El perro avanzaba hacia mi hermano, con dientes como cuchillos y el hocico abierto; parecía una imagen del infierno. La calle no era muy ancha; yo estaba a unos cinco metros de mi hermano y la bestia de pesadilla entre nosotros. No sé por qué no me atacó a mí, si yo estaba más cerca y de espaldas, una presa fácil.
No alcancé a reaccionar; todo pasó en un suspiro, aunque al recordarlo, se siente como una eternidad. El tiempo se detuvo, dándome la oportunidad de hacer algo, de proteger a mi hermano. Pero no supe hacer nada.
El perro estaba a punto de alcanzarlo cuando a mi derecha, escuché una serie de chiflidos, agudos y cortantes, que atravesaron el aire como dagas. Los sonidos agudos envolvieron los aullidos del perro. Pude ver a mi papá desde la esquina, con el porte de un pitcher, chifló y lanzó un proyectil invisible a mis ojos, que impactó en el estómago del perro.
Los aullidos se transformaron en los gemidos de un cachorro herido, y el perro, con el rabo entre las patas, se metió en su casa. Mi papá, con una calma inquebrantable, nos agarró de donde pudo y nos llevó al parque. En ese momento, yo pensaba que no había nada que pudiera asustarlo; ni siquiera le daba miedo bajar a la cocina por la noche. Era una roca en medio de la tormenta, un guerrero dotado de una fuerza invisible. Estuvimos lanzando en el parque toda la tarde. Luego, la vida continuó.

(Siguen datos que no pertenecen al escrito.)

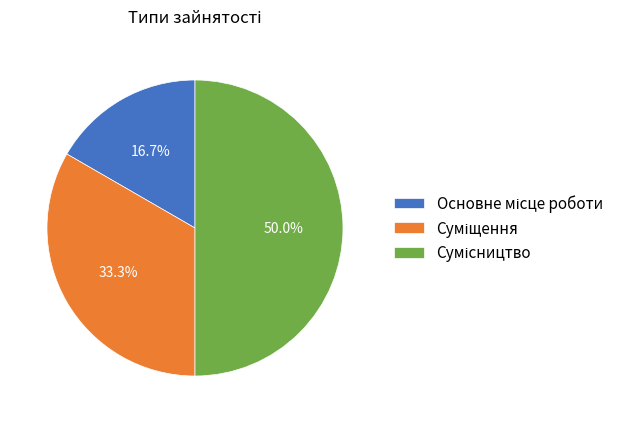

Rank the categories by value from lowest to highest.

Основне місце роботи, Суміщення, Сумісництво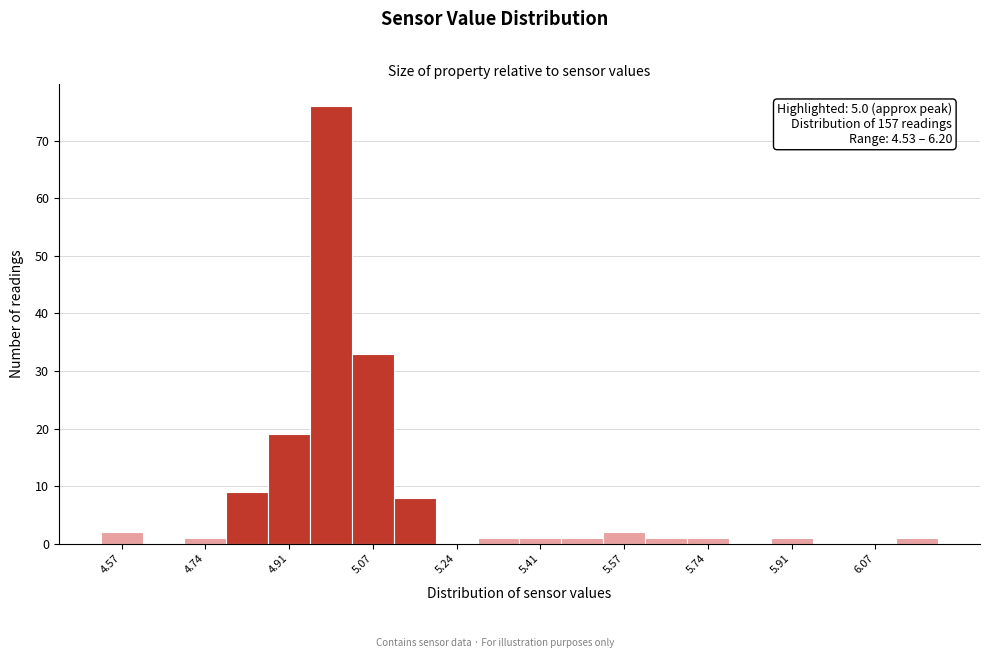

Over which range of the x-axis is the bar tallest?

4.94 to 5.04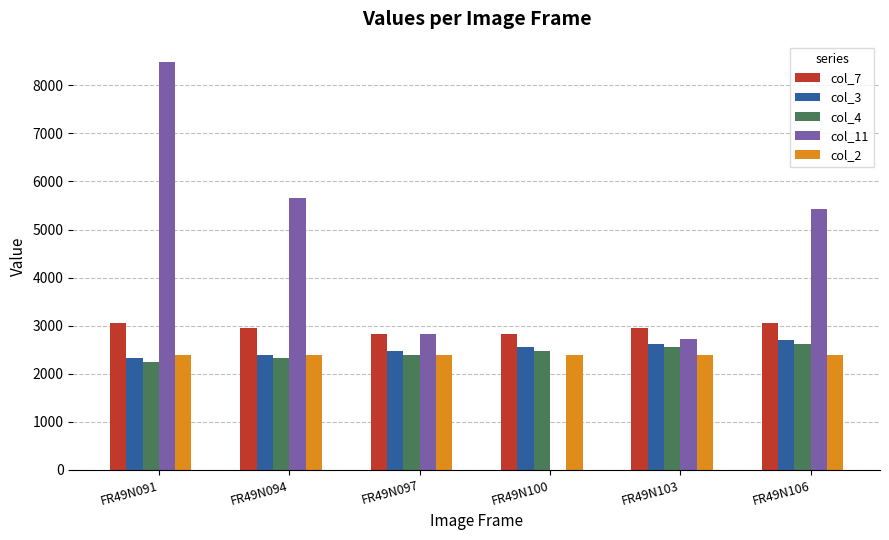

Is it true that col_11 equals 12301.4 at FR49N091?

False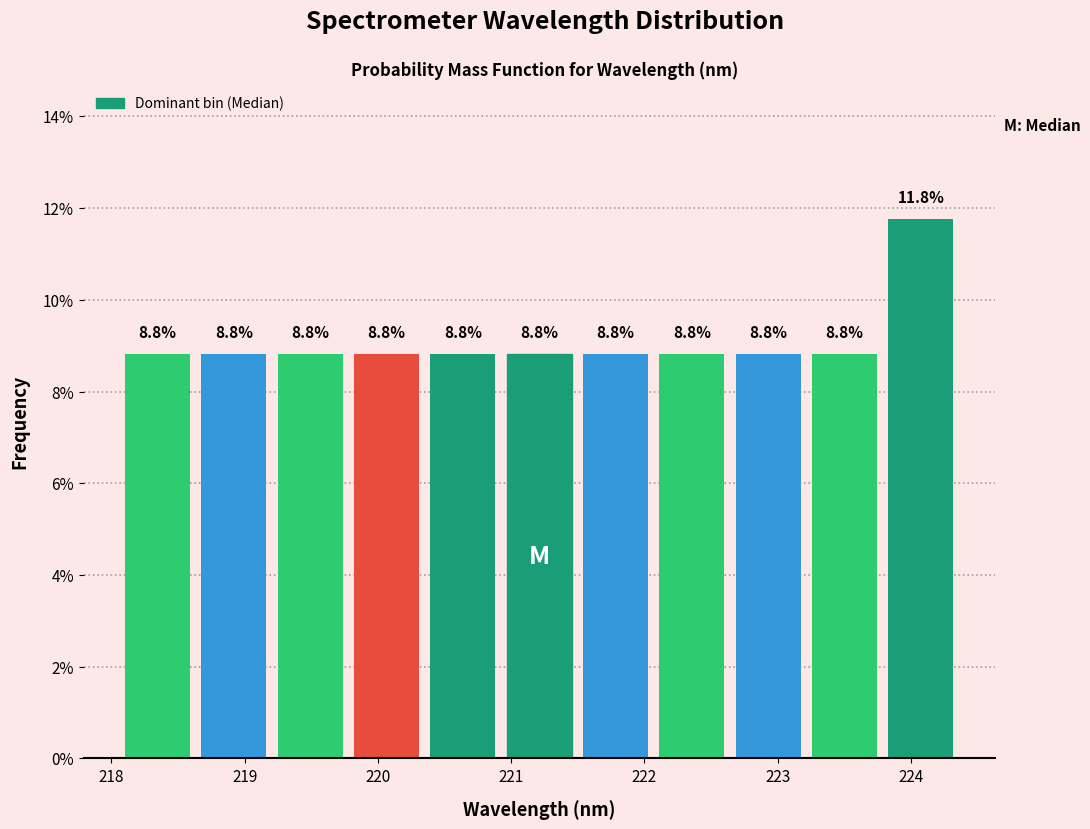

Reading left to right, transcribe this chart: for each bar, give the range it covers on the x-axis and its height. The bar edges are not printed on the chart, so give them approximately, as read against the axis.

218.1 to 218.6: 8.8
218.6 to 219.2: 8.8
219.2 to 219.8: 8.8
219.8 to 220.4: 8.8
220.4 to 220.9: 8.8
220.9 to 221.5: 8.8
221.5 to 222.1: 8.8
222.1 to 222.6: 8.8
222.6 to 223.2: 8.8
223.2 to 223.8: 8.8
223.8 to 224.4: 11.8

Dentro de la aparente calma de mi padre, habitaba una fuerza primordial, una capacidad de desatar lo mejor de sí mismo en el momento justo. Cada padre lleva en su interior una energía invisible que, en los instantes necesarios, le confiere los poderes de un héroe cotidiano. Con el paso del tiempo, su figura se engrandece en el alma de cada hijo, transformándose en una presencia eterna que guía y protege, como un faro en la tempestad, como una luz que nunca se apagará.